On the evening of Thursday, March 23, 2023, a fire broke out and consumed the former Society of the Sacred Heart convent and school at Kenwood in Albany, New York.
The Provincial Team, comprised of four Religious of the Sacred Heart (RSCJ) who lead the Society of the Sacred Heart United States – Canada Province, shared in a message on Friday, March 24, “This catastrophic fire is heartbreaking for so many of us – RSCJ who spent their noviceship there, those who served as educators at the school, those who attended the school at Kenwood and/or Doane Stuart, Associates who gathered to deepen their spirituality, and those who participated in Province gatherings. We thank God that no one was injured. We also feel blessed that the cemetery [which is still owned and in use by the Society] has been spared.”
Religious of the Sacred Heart (RSCJ) and students on Kenwood convent and school grounds, October, 1874, Albany, New York.
Though having been vacant for a number of years, the property was most recently home to the Doane Stuart School as well as a community of elderly and infirm RSCJ until both communities relocated in 2009 and 2008, respectively.
The Society of the Sacred Heart purchased the Kenwood property in 1859 from Joel Rathbone, whose family had given it the name “Kenwood.” The Society owned Kenwood for over 150 years and sold the property, with the exception of the cemetery, in 2017, to a limited liability corporation, Kenwood Commons, LLC.
The Kenwood property had a long and storied history in the Society. It was like a motherhouse for many older RSCJ in the United States – Canada Province, the place of their novitiate, their early formation as women religious.

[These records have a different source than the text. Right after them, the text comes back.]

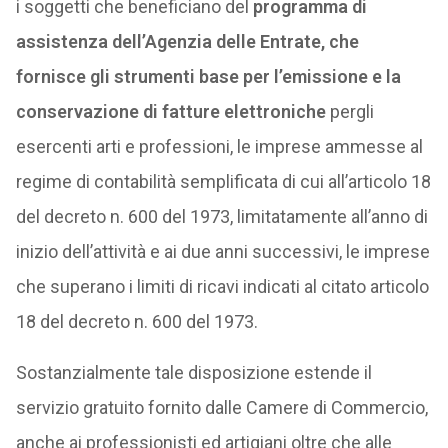
i soggetti che beneficiano del
programma di
assistenza dell’Agenzia delle Entrate, che
fornisce gli strumenti base per l’emissione e la
conservazione di fatture elettroniche
pergli
esercenti arti e professioni, le imprese ammesse al
regime di contabilità semplificata di cui all’articolo 18
del decreto n. 600 del 1973, limitatamente all’anno di
inizio dell’attività e ai due anni successivi, le imprese
che superano i limiti di ricavi indicati al citato articolo
18 del decreto n. 600 del 1973.
Sostanzialmente tale disposizione estende il
servizio gratuito fornito dalle Camere di Commercio,
anche ai professionisti ed artigiani oltre che alle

Upon arriving in Albany in 1852, the nuns established a small boarding school and later moved it to Kenwood shortly after they purchased the property in 1859. The school was incorporated by the state of New York as the Female Academy of the Sacred Heart on January 17, 1861, and was commonly referred to as Academy of the Sacred Heart or Convent of the Sacred Heart throughout its many years in operation.

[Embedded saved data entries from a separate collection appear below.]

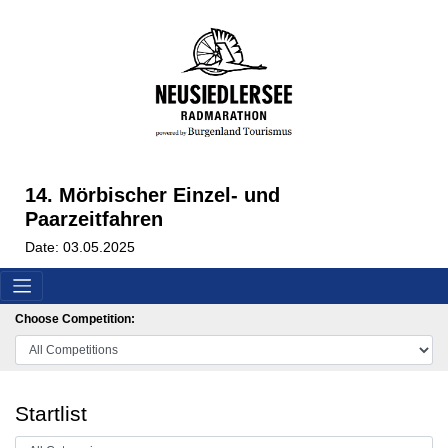
14. Mörbischer Einzel- und
Paarzeitfahren
Date: 03.05.2025
Choose Competition:
Startlist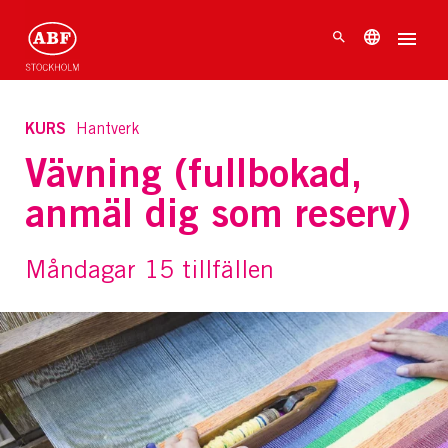
KURS
Hantverk
Vävning (fullbokad,
anmäl dig som reserv)
Måndagar 15 tillfällen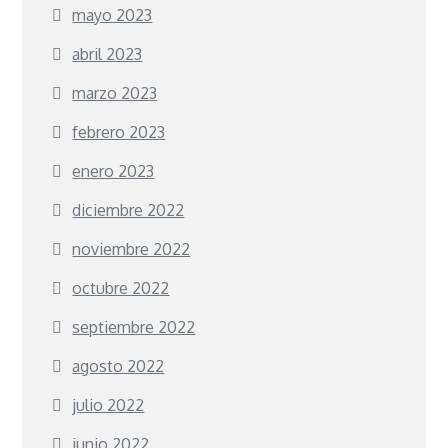
mayo 2023
abril 2023
marzo 2023
febrero 2023
enero 2023
diciembre 2022
noviembre 2022
octubre 2022
septiembre 2022
agosto 2022
julio 2022
junio 2022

In 1864, Mother Mary Aloysia Hardey, RSCJ, moved the Society’s eastern region novitiate, a place where novices were educated and guided in their religious formation, to Kenwood. She oversaw the construction of a Gothic chapel and the expansion of the buildings to house both the school and novitiate. Construction on the core of the convent began in 1866 and was completed in 1871. This is the structure (with a few later additions) that burned in the fire on March 23, 2023.
In 1899, to honor the desire of Madeleine Sophie Barat – the founder of the Society of the Sacred Heart – that there be a single novitiate, it was decided that all the novices from the United States and Canada would be trained at the convent at Kenwood. Numbers varied from year to year, but at its peak there were just fewer than 100 novices and postulants at Kenwood. (Postulants were women who were discerning whether or not to enter the novitiate, the two-year-period of formation before becoming a nun.) The school also continued to attract boarders, including many girls from Latin America, whose families sent them to the United States to learn English. Day students from Albany and neighboring towns were also accommodated.

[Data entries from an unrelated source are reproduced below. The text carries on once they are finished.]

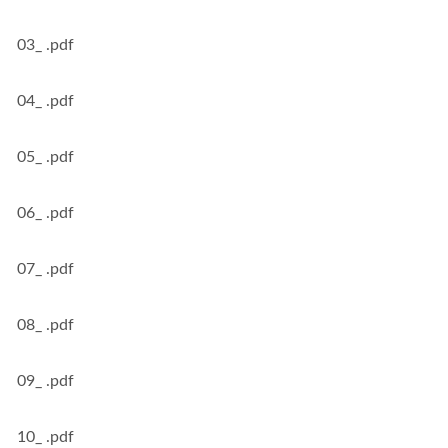
03_ .pdf
04_ .pdf
05_ .pdf
06_ .pdf
07_ .pdf
08_ .pdf
09_ .pdf
10_ .pdf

In 1969, changes in religious life occasioned moving the Society’s novitiate from Kenwood to the Boston area where there was a variety of theological resources and to a house that would provide the space for the new style of community life following Vatican II. Around that same time, several convents in the Society were closed and, with them, the infirmaries they housed. So additional retired and infirm RSCJ moved to Kenwood, establishing a larger retirement community called Pax Christi.
Students at Kenwood, 1911
In 1975, the school at Kenwood merged with the local Saint Agnes Episcopal School to form the Doane Stuart School. Doane Stuart and the RSCJ Pax Christi retirement community continued side by side until 2008 when the Society’s decision to relocate the elderly and infirm religious and the school’s decision in 2009 to move to nearby Rensselaer resulted in the closing of Kenwood. Before closing, Kenwood had also been home to an ecumenical house of prayer and the Kenwood Daycare and Child Development Center.
Notably, in 2018, in order to preserve some of the physical history of Kenwood, a large circular stained-glass window and four arched stained-glass windows from the former convent were installed at the Society’s United States – Canada Province offices located in St. Louis. The arched windows greet visitors to the office conference area from its Forest Park Avenue entrance, and the circular stained-glass window can be seen in the office’s reception area and, on the other side of the wall, in the office’s chapel.